The escalating problem in 2007 centered on a large group of unqualified home-buyers who had bought into Adjustable Rate Mortgages. These mortgages began with a reasonably low interest rate with manageable monthly payments that were typically in effect for two years. But after those first two years of each mortgage, the interest rate had been contracted to balloon into a higher rate, which would enable the financiers to maintain an even greater profitable advantage. But the po' folks who were trying to pay off their new houses could not handle their newly adjusted, higher monthly payments. This turned out to be the weakest link in a chain of financial dealings that later broke in September of 2008, thereby inflicting on our economy the so-called Great Recession.

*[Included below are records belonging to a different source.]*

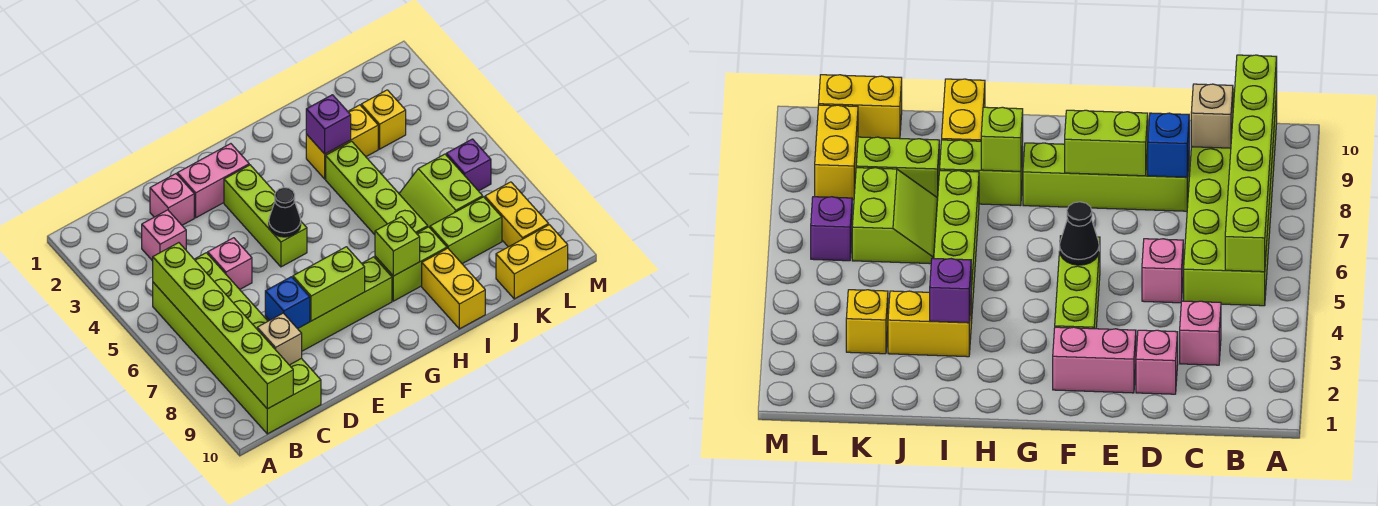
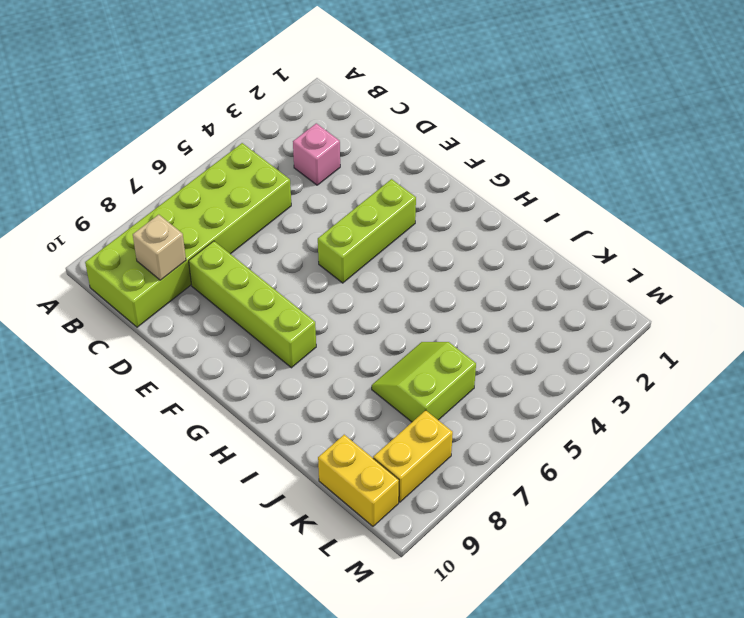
none -> pink 1x1 brick [150,174,194,225]
none -> pink 1x1 brick [208,238,252,289]
none -> pink 1x2 brick [177,144,249,218]

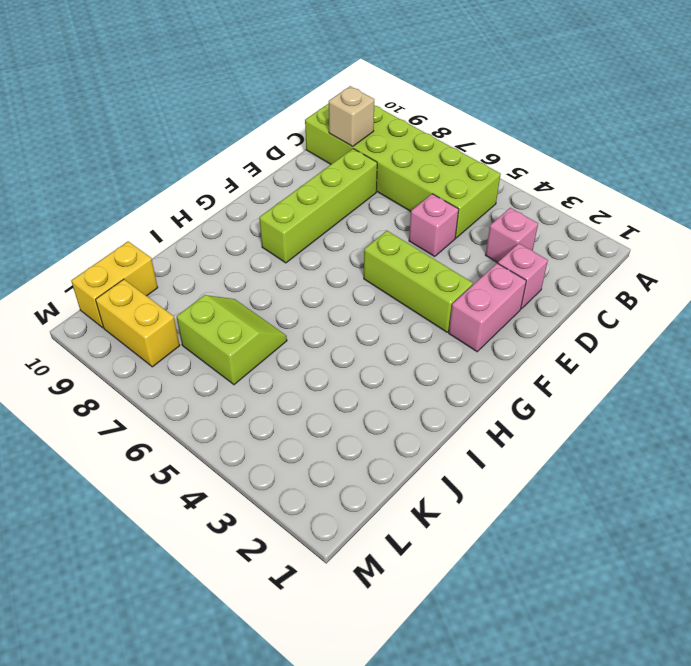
none -> lime 1x2 brick [375,227,447,301]
none -> yellow 1x2 brick [306,105,378,179]
none -> lime 1x4 brick [326,141,428,235]

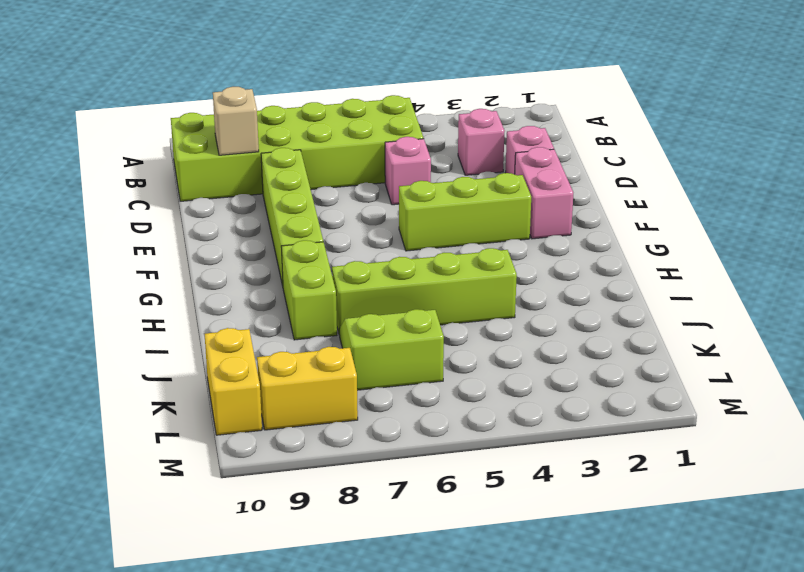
none -> yellow 1x2 brick [306,105,378,179]
none -> yellow 1x2 brick [422,248,485,329]
none -> lime 1x2 brick [430,197,502,264]

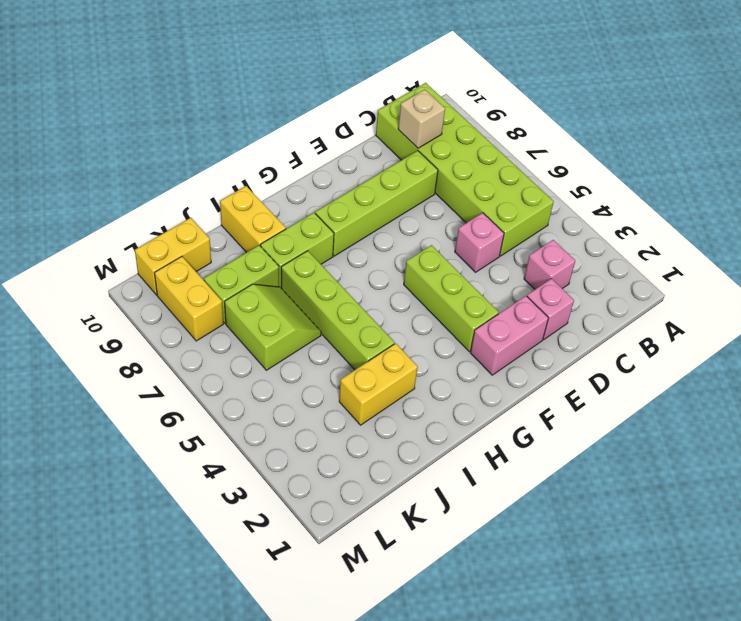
none -> yellow 1x1 brick [361,90,406,149]
none -> purple 1x1 brick [446,139,491,191]
none -> lime 1x6 brick [153,243,293,409]

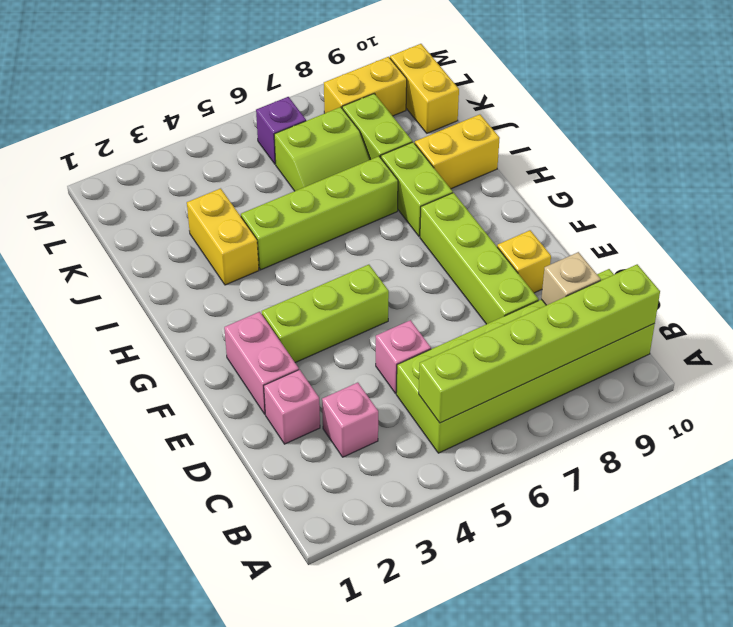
yellow 1x1 brick [497,230,551,293] -> yellow 1x1 brick moved to [361,90,406,149]
none -> blue 1x1 brick [265,277,310,329]
none -> lime 1x2 brick [293,247,365,321]
none -> black 1x1 cone [269,188,301,237]

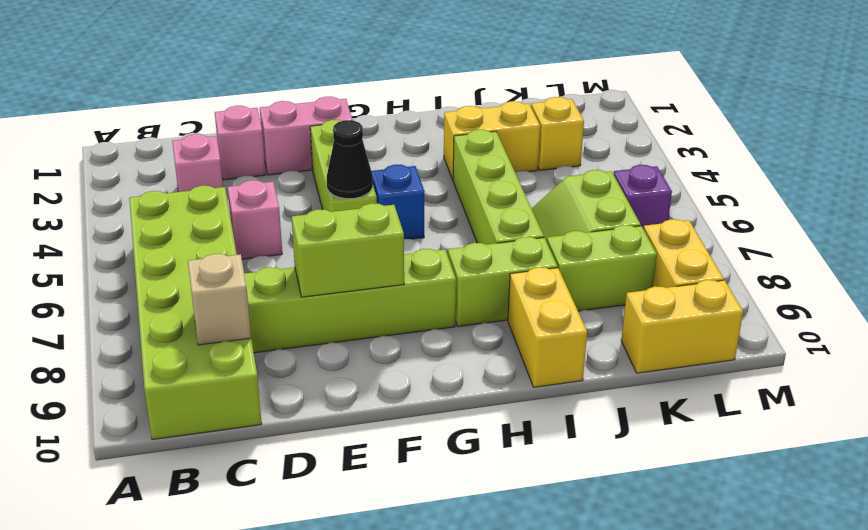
blue 1x1 brick [371,165,425,239] -> blue 1x1 brick moved to [265,277,310,329]
none -> lime 1x6 brick [153,243,293,409]
none -> lime 1x1 brick [375,217,420,276]
none -> purple 1x1 brick [306,95,351,154]

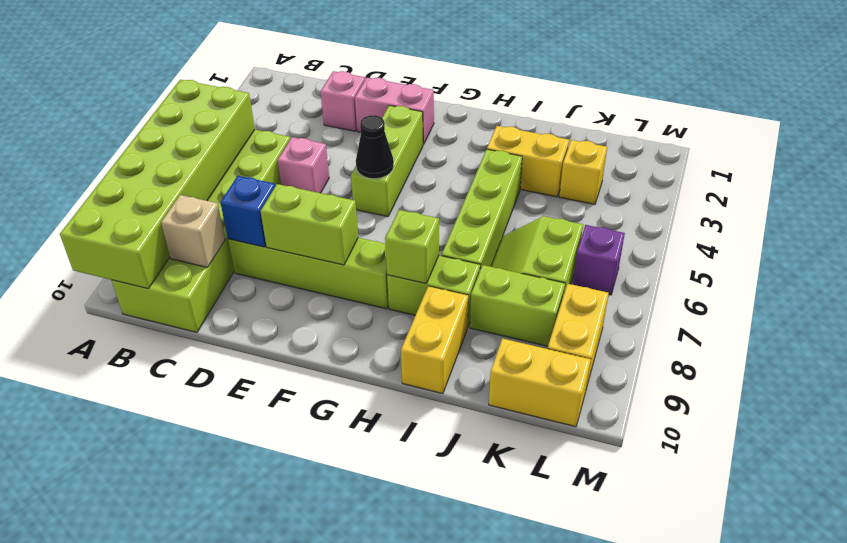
lime 2x6 brick [60,80,255,289] -> lime 1x6 brick [153,243,293,409]
none -> pink 1x1 brick [142,210,186,261]
none -> purple 1x1 brick [306,95,351,154]

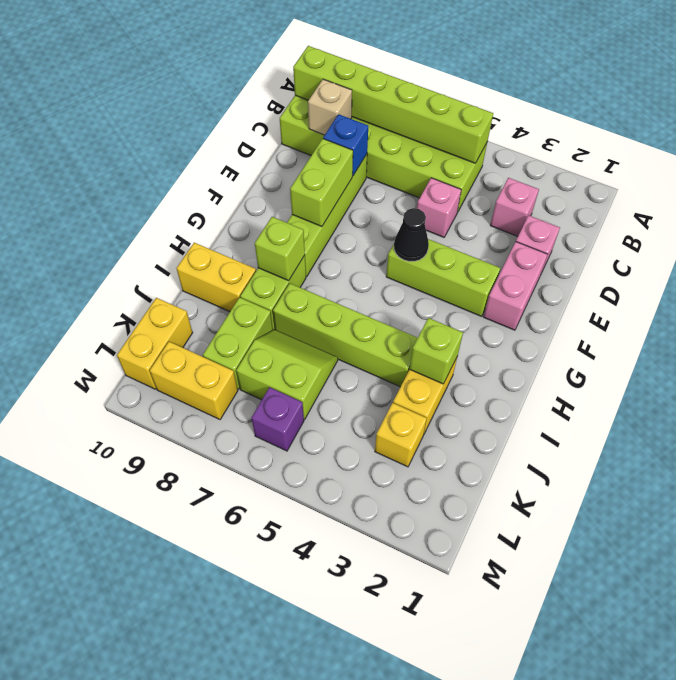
lime 1x1 brick [410,318,463,384] -> purple 1x1 brick [306,95,351,154]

This passage from chapter 6 of Sheila Bair's book is somewhat long for a blog, but it helped me to understand what was happening behind the scenes during that time of mounting catastrophe, back in 2007. Sheila Bair writes:
"I decided that the best thing to do would be to get all stakeholders in a room together and try to hash out some type of agreement to start modifying subprime hybrid ARMs. Delinquencies on subprime hybrid ARMs were increasing quickly, and nearly half a trillion dollars' worth of such loans were scheduled to reset (to the higher interest rate, ed.) in 2007 and 2008. The answer seemed obvious: eliminate the reset and simply extend the starter rate. In other words, convert the loan into a thirty-year fixed-rate mortgage, keeping the monthly payment the same as it had been during the starter period. We thought that investors--even Triple-A investors--should support such a step. We weren't really proposing that their payments be reduced, just that they give up a payment increase that they had never had a realistic expectation of receiving. As previously discussed, hybrid ARMs were designed to force refinancings after two to three years, not to be paid at the higher rate for the life of the loan. Our data confirmed that the debt-to-income ratios on these loans were extremely high. Indeed, more than 90 percent of hybrid ARMs were refinanced at the end of the starter period. The number of borrowers who continued paying after reset was miniscule. Without some relief, subprime borrowers would default on a large scale, generating heavy losses for all bondholders, as well as the broader housing market."
As you may surmise from the subsequent implosion of our financial system in the fall of 2008, Ms. Bair's strategy of getting the mortgage players together to solve their problems hardly made a dent in the immensely complicated vortex of failing subprime mortgages. This foundational shifting sand of widespread defaults ultimately initiated a near-collapse of our financial resources and the banks who administered those funds.
Ms. Bair's attempt to guide the lenders and securitizers into corrective collaboration was a nice try, though. Surely it was a valiant effort by an exemplary, far-sighted public servant who is worthy of our respect. In the long run, however, her finger in the dyke of preventive regulation could not prevent the flood of insolvency that later debilitated our banks.
Reading her book, and particularly the above account, I was reminded of an old parable spoken long ago. In the gospel of Mark, chapter 16, we find these words from Jesus Christ:
"There was a rich man who had a manager, and this manager was reported to him as squandering his possessions.
And he called him and said to him, 'What is this I hear about you? Give and accounting of your management, for you can no longer be manager.'
The manager said to himself, 'What shall I do, since my boss is taking the management away from me? I am not strong enough to dig; I am ashamed to beg. I know what I shall do, so that when I am removed from the management people will welcome me into their homes.'
And he summoned each one of his boss's debtors, and he began saying to the first, 'How much do you owe my boss?'
And he said, ' A hundred measures of oil.' And he said to him, 'Take your bill, and sit down quickly and write fifty.'
Then he said to another, 'And how much do you owe? And he said, 'A hundred measures of wheat.' He said to him, 'Take your bill and write eighty.'
And his boss praised the unrighteous manager because he acted shrewdly; for the sons of this age are more shrewd in relation to their own kind than the sons of light.
" And I say to you, make friends for yourselves by means of the wealth of unrighteousness, so that when it fails, they will receive you into the eternal dwellings.'"
Unfortunately, our modern money managers did not similarly cut the Mortgage Backed Securities losses before exponential toxicity invaded the entire financial system. But such calamity is the story of the human race. What else is new?